Problem requirements ::
Go through the entries below. Copy each line in which "right" appears.

Saved data entries:
______________________________

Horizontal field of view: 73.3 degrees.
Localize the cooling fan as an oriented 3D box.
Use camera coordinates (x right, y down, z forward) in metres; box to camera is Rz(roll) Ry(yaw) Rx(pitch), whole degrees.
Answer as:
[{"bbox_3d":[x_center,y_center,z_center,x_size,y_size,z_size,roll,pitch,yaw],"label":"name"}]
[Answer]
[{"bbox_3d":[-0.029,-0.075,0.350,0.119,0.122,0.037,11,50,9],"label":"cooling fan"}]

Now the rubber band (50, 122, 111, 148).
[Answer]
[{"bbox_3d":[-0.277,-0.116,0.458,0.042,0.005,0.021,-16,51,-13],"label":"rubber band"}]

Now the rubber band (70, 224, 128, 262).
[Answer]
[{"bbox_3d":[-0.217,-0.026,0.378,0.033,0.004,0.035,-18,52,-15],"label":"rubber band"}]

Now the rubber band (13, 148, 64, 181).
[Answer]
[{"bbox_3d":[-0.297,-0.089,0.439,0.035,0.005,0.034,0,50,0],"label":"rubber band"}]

______________________________

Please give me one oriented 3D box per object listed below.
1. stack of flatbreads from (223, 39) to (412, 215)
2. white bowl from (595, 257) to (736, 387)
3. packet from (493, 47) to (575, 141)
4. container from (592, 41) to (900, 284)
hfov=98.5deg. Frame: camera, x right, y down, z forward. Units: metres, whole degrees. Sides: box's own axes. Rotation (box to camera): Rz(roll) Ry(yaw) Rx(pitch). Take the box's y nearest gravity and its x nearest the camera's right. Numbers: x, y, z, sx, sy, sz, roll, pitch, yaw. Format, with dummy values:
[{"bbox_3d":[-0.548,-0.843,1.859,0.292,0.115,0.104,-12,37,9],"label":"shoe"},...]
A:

______________________________

Solved problem ::
Use camera coordinates (x right, y down, z forward) in metres; box to camera is Rz(roll) Ry(yaw) Rx(pitch), whole degrees.
hfov=98.5deg. Frame: camera, x right, y down, z forward. Units: metres, whole degrees. Sides: box's own axes. Rotation (box to camera): Rz(roll) Ry(yaw) Rx(pitch). Take the box's y nearest gravity and its x nearest the camera's right. Numbers: x, y, z, sx, sy, sz, roll, pitch, yaw. Format, with dummy values:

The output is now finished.